Democracy is an anomaly for the Thatcherites and their heirs,
because it relies on individuals interacting and making decisions without the
intervention of money as the means of exchange.
The regime’s aim therefore has been to squeeze democracy away, to
isolate it into smaller and smaller patches of political habitat. Through privatisation, centralisation and the
replacement of politically accountable decision-making with ‘expert’
managerialism.
In 2010, David Cameron set up the ‘nudge unit’ within the
Cabinet Office. A team of policy wonks
tasked with using economics and psychology to change the public’s behaviour. One of the fruits of this kind of thinking
emerged onto the Government’s website this week. The stated intention is to pay
local folk not to object to development, a proposal entitled ‘development
benefits’:
“The Government
wants to reduce the extent to which development is blocked or delayed as a
result of active opposition by local residents…

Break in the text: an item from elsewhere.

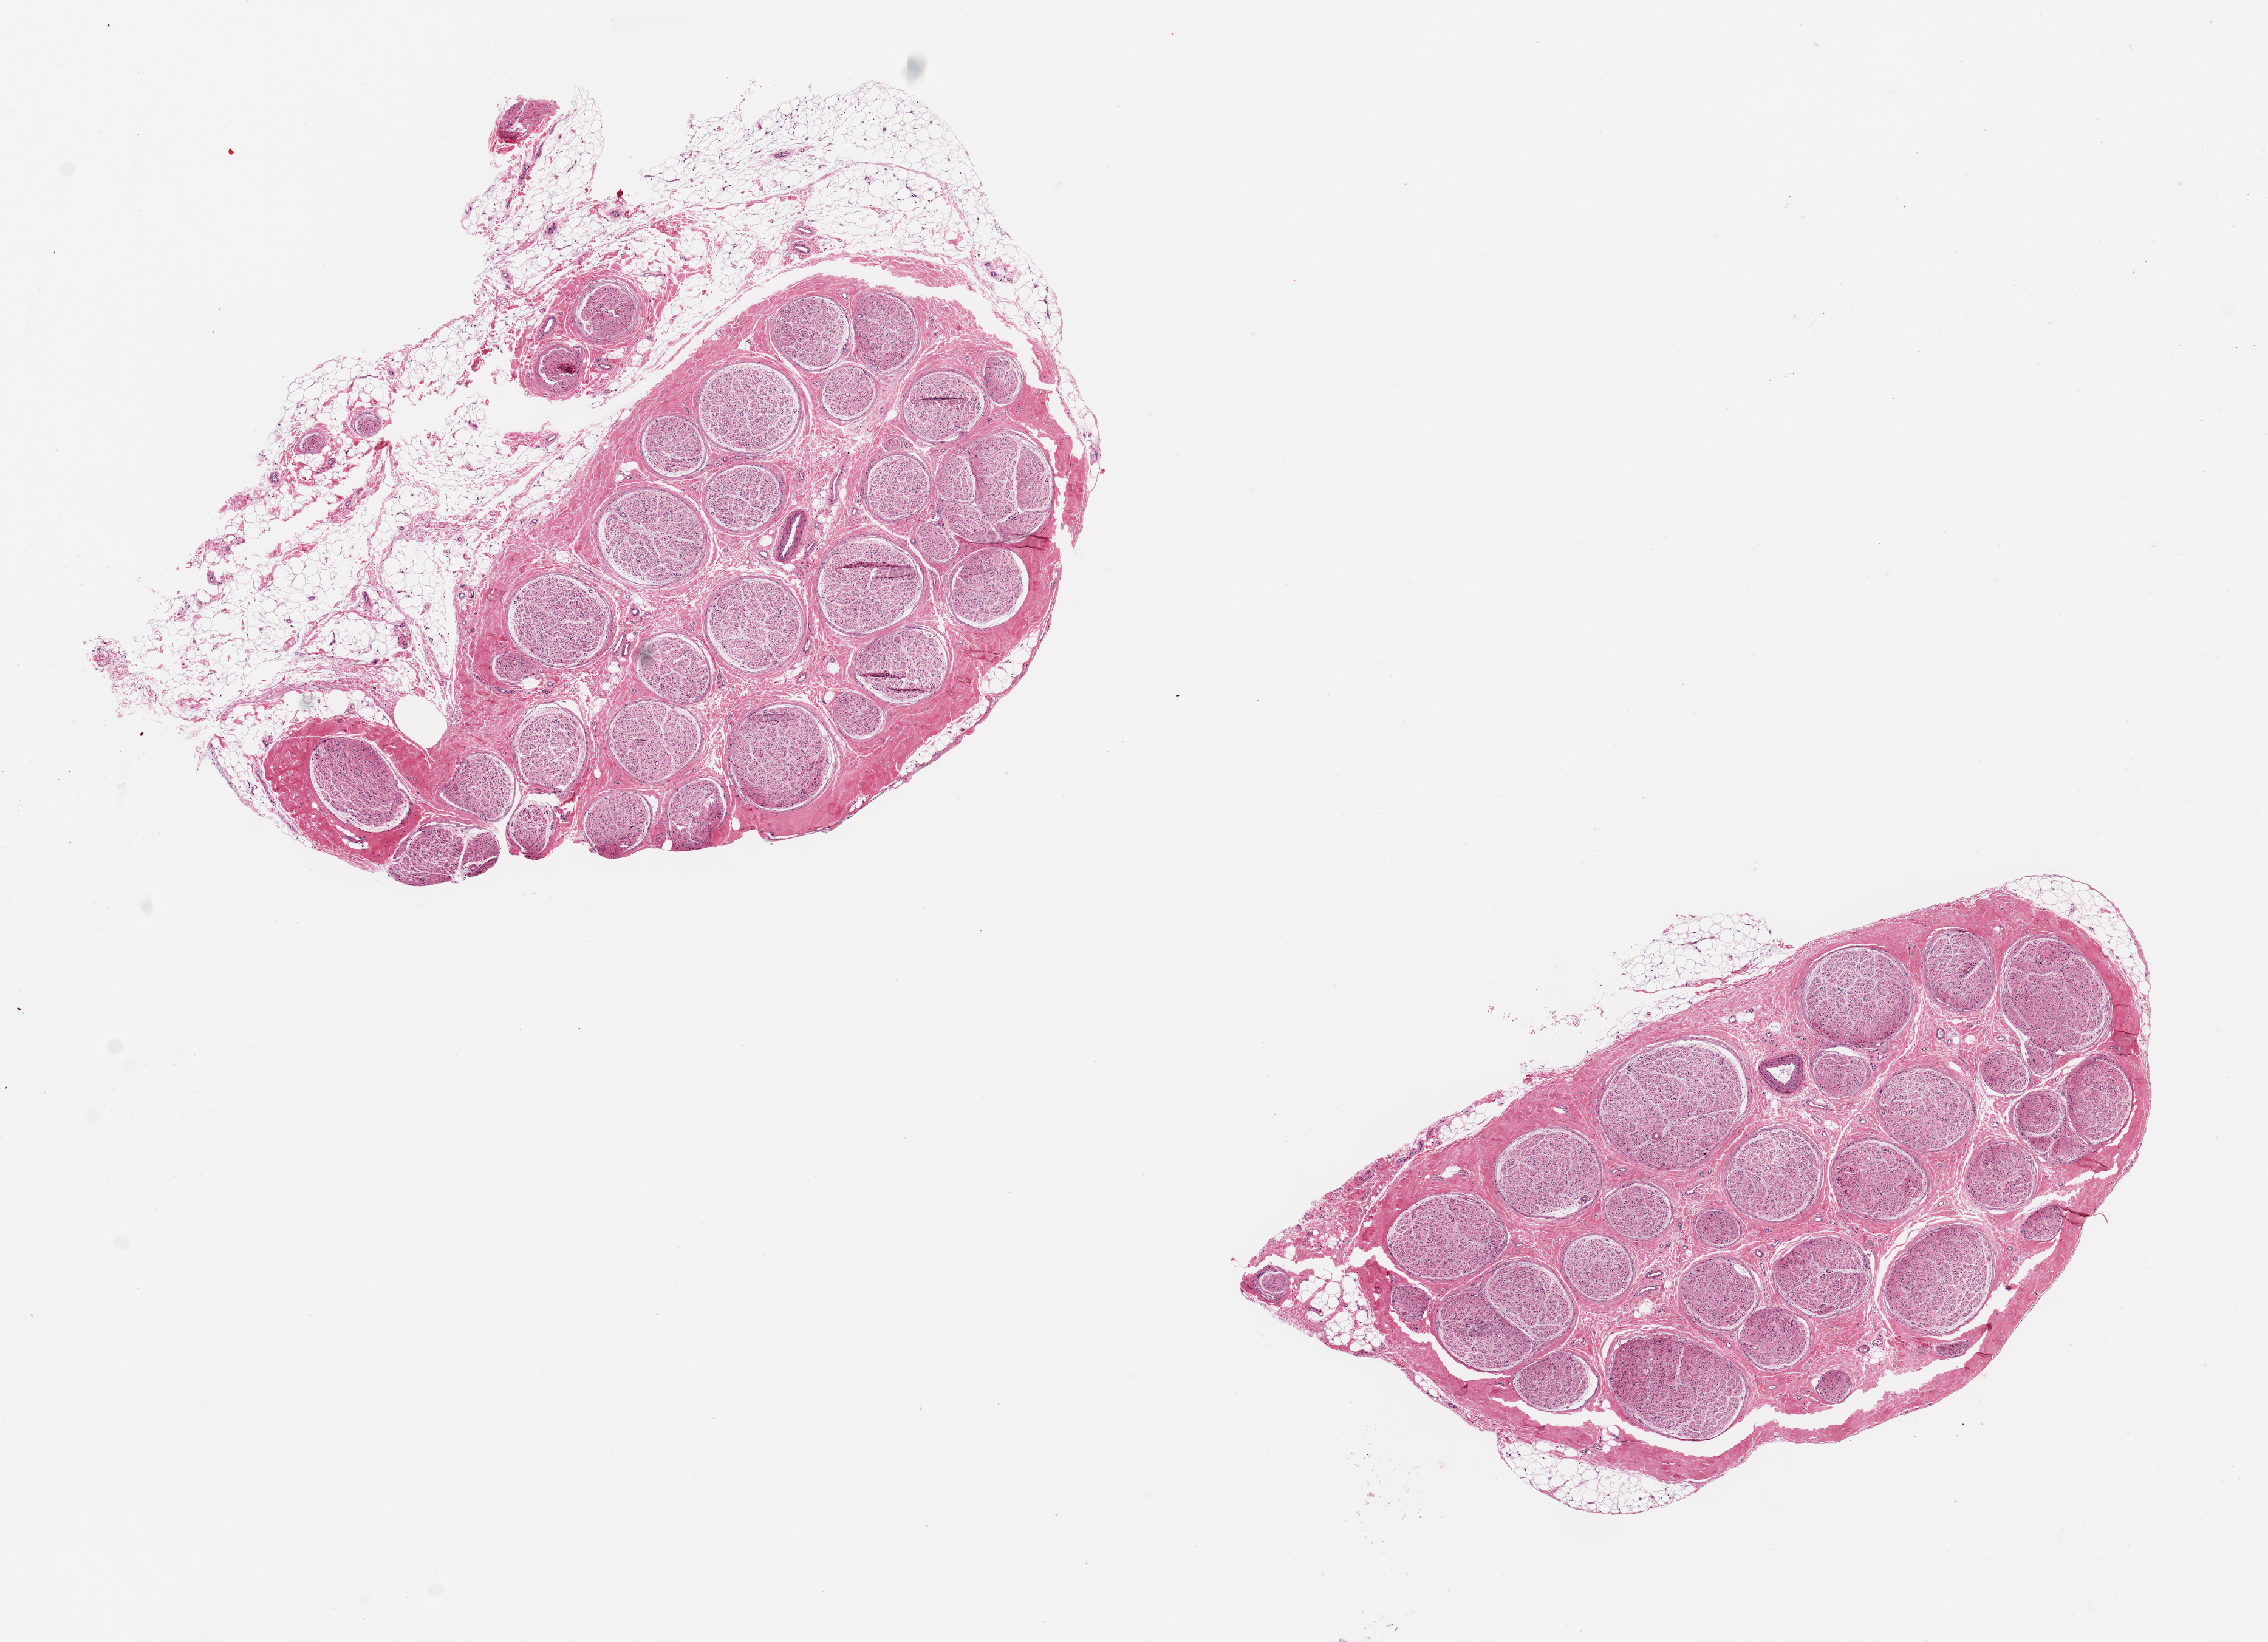
Hematoxylin and eosin (H&E) whole-slide image — low-resolution overview of the scanned area, about 14.8 x 10.7 mm (acquisition: 20x scan); PAXgene-fixed, paraffin-embedded tissue; section of tibial nerve (target tissue); donor tissue sample. Male donor.
* review note (as recorded): 2 pieces ~5x3.5mm pieces, one ~40% fat one edge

The aim of development benefits is therefore to reduce delays and
blockages by providing a financial incentive directly to residents that would
reduce the incentive for residents to actively oppose development and increase
the likelihood of positive support… We
want to explore, including through research and the pilots, how financial
incentives may impact the attitude and behaviour of residents towards housing
developments in practice.”
How does it feel to be a rat in David Cameron’s behavioural
economics lab? Won’t it feel much better
when we have a different system? One in
which we tell politicians what to think and not the other way round.